2.2. The media has been trying to make ANY and everything about LM seem negative, and you guys, LM "supporters" are falling for their tricks and pushing their narratives by claiming it's all about LM's looks to people when it's so evidently not the case at all. First of all, the edits and fanfics whatever is just a fraction of a very diverse movement with many types of conversations going on and relating to each other.
LM being an attractive, handsome, intelligent person fits the hero archetype tied to his (alleged) actions and it's the overall combination of all this factors that make people so attracted/attached to him. Everything only pushes the visibility of the case, and every single topic around it. At first, many people were pointing out how he is the ideal type to fulfill this role (doing what he allegedly did) while being white, male, conventionally attractive etc., precisely for these reasons I'm explaining.
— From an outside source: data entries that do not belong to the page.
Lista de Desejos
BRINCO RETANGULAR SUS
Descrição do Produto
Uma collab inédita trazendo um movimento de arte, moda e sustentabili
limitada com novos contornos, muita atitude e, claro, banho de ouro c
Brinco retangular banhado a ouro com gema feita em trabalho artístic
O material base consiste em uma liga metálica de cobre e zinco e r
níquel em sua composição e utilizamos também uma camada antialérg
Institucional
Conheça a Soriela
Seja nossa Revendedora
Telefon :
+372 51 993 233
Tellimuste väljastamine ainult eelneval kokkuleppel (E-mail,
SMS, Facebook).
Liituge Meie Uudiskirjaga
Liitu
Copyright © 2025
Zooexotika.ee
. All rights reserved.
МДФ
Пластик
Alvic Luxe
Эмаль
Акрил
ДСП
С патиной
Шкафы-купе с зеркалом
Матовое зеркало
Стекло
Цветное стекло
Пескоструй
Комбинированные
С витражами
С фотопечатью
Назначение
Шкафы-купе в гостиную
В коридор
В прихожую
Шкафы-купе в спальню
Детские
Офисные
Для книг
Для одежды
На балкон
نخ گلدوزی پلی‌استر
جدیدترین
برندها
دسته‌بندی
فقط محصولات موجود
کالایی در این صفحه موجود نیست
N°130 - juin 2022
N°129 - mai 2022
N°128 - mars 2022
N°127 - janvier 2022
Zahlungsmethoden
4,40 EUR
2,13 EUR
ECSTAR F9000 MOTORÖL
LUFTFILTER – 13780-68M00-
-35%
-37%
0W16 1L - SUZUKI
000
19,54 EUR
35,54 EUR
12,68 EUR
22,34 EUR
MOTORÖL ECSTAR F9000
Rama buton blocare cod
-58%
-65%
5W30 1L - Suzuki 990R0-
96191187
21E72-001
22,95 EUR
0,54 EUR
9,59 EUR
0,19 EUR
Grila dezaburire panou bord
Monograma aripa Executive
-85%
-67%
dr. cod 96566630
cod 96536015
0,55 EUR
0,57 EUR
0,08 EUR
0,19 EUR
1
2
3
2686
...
2.3. The enthusiasm for the cause is a general one and I promise people who find him attractive can, and do, also focus on his humanness, his personality, his intelligence, and his wellbeing. As well as the values he (supposedly) embodies and the meaning/implications of his actions. Assuming that people (notably referred to as women or girls, "fangirls") can't be interested in a subject in more ways than one, or that sexual attraction/romantic feelings should be the opposite of intellectual interests and moral values is a misogynistic, archaic narrative. (The one the media is pushing).
2.4. Obviously, it's not only women and girls feeling attraction towards LM. *** So of course the motivation behind this assignment of female gender to every LM fraction of the movement being "obsessed" "cringe" and "childish" as opposed to a "neutral" "cerebral" and "mature" interest in the case is a deeply misogynistic one. Second, there's lots of women and men and other identities feeling supportive of LM without romantic types of attraction. And lastly, to criminalize and try to purify discourse around a heroic type of public figure is profoundly dishonest, and contrary to human nature and how things really work out in the real world. (I'm pretty confident to say LM would 100% understand this too given what he used to talk about online.)
2.5. Attraction and interest in him as a person and the display of all the information about his personality is what got the public humanizing him and interested in his wellbeing in the first place. Everyone is being dishonest about this situation, falling for media propaganda and probably unaware of how they got here in the first place. The only reason so many people are feeling empathetic to LM and interested in him as a person is because of what you guys are now critiquing, which is his face and thoughts being plastered on every social media for millions to see.
We got a glimpse of his whole life, childhood, adolescence, friends, family and so on, and that is what helped solidify him as a complex sort of character beyond a cold blooded m*rder suspect that would otherwise be the only tale told by legacy media. (I invite you to draw some parallels to the victim, BT, of whom we only saw that one LinkedIn picture.)
Also:
"CNN legal commentator EH says there is a high chance LM is found not guilty due to jury nullification:
“This is the highest chance of nullification that I have seen in a long time, given the fame and fandom that this guy has somehow gained over social media.”